**YOUR TASK**
When counting, include every line of the data that holds "widget", then state the total alone.
** DATASET follows **
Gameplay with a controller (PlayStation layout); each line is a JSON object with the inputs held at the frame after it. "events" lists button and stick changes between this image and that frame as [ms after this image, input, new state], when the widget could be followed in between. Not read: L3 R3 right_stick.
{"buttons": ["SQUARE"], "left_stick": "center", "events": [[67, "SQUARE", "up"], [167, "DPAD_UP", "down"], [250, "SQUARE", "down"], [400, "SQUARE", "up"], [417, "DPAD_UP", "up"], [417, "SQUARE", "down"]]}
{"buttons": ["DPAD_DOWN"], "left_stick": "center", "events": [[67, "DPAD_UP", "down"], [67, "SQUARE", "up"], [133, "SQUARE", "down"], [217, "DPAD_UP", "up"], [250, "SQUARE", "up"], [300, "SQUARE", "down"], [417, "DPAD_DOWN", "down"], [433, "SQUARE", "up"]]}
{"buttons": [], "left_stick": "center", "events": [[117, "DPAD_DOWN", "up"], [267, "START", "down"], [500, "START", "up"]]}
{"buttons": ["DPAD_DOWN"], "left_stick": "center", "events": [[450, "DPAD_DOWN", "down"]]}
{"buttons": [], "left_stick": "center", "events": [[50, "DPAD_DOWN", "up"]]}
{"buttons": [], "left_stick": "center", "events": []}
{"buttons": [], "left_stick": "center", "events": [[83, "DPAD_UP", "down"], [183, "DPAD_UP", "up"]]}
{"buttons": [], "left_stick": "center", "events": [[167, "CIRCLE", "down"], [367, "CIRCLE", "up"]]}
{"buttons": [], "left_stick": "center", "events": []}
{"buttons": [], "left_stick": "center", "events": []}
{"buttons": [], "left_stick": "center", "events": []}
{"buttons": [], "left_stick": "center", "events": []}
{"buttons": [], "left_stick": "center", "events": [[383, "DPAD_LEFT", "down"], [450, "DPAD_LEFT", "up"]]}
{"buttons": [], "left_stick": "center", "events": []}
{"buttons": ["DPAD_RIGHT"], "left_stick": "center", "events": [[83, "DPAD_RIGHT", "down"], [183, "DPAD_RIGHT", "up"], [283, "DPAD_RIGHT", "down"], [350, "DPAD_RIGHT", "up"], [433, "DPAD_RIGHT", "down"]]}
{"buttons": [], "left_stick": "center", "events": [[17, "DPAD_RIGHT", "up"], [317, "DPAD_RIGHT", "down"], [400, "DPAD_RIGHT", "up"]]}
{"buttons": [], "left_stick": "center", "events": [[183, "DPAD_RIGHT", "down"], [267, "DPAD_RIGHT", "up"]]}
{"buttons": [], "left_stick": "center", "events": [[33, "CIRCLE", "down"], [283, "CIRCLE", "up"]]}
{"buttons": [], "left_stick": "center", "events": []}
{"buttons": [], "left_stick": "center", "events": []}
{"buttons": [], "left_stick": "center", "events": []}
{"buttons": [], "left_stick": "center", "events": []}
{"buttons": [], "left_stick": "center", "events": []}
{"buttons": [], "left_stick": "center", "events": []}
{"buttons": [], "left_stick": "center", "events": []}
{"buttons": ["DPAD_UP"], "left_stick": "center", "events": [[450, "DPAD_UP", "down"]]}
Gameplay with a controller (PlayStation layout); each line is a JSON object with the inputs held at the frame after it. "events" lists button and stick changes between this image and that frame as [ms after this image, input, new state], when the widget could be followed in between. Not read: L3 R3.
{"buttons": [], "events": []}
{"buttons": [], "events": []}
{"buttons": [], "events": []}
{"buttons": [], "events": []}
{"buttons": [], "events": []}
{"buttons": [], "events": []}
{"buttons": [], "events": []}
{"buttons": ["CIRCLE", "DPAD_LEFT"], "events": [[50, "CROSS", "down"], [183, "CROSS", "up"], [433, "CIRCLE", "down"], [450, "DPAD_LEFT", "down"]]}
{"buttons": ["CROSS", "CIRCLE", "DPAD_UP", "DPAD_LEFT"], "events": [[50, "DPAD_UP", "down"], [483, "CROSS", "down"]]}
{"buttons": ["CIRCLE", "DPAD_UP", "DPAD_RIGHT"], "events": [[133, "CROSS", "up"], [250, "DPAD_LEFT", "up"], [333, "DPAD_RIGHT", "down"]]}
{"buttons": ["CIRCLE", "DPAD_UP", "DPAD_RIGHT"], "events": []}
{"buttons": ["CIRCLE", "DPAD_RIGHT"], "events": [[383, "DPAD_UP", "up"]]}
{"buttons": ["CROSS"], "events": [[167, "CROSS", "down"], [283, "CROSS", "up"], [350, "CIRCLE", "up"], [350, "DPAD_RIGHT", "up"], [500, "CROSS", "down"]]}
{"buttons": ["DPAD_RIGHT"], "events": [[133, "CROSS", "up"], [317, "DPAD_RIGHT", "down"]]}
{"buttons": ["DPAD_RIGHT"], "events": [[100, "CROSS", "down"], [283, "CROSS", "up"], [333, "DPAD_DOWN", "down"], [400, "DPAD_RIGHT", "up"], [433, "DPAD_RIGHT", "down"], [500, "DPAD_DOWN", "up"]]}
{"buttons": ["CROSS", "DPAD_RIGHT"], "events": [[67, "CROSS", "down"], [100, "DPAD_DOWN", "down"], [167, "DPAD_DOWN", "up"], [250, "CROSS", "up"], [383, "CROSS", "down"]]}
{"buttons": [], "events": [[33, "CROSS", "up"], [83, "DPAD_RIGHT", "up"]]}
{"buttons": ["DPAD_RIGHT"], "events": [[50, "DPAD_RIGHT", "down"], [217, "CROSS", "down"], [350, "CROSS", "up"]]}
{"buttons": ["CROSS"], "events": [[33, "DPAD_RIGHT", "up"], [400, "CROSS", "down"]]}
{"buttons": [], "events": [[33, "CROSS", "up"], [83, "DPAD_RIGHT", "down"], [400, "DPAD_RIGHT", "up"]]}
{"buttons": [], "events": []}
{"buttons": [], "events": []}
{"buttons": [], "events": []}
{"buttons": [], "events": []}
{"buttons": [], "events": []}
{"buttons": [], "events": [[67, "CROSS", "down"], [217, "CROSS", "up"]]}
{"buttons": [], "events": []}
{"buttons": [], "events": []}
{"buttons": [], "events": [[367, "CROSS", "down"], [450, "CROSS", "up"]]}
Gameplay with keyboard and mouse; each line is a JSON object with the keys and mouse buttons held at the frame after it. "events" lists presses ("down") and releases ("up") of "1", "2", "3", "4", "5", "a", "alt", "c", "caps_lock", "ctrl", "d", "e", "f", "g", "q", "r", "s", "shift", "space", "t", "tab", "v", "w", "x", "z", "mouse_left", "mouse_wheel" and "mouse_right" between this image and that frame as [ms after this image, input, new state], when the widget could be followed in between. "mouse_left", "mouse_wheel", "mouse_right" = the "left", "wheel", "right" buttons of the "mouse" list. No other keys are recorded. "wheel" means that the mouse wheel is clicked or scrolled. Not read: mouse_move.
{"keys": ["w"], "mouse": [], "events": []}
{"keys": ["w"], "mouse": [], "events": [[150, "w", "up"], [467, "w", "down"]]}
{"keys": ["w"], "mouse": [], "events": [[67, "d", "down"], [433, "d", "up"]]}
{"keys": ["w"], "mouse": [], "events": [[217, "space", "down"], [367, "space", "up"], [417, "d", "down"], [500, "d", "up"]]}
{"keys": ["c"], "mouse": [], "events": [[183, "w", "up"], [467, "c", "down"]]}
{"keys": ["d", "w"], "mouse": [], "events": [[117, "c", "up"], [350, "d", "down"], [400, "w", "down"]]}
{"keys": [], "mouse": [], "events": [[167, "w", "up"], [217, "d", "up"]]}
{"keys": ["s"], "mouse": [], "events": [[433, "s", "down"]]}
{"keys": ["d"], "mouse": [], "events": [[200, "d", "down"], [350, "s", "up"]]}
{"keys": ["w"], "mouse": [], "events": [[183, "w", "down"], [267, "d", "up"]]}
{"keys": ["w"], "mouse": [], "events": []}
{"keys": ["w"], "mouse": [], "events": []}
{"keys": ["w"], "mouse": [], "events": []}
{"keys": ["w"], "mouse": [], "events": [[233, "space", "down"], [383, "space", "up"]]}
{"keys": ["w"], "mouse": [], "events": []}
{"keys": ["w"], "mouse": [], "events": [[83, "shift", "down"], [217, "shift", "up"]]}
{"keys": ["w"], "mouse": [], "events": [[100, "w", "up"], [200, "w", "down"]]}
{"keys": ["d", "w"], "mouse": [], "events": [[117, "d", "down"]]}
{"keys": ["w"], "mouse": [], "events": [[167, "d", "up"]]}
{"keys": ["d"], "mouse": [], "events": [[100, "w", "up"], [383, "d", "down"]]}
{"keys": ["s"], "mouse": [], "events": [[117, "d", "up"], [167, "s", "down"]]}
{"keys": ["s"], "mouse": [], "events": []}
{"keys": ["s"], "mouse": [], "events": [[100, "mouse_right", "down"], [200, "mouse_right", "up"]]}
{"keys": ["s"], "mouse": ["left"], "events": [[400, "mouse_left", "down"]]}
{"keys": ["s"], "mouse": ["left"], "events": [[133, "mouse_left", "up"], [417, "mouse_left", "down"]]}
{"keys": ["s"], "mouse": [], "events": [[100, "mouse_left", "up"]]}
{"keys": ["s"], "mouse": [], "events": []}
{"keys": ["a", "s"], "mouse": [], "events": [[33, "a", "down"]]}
** End of DATASET **
**RESPONSE**
3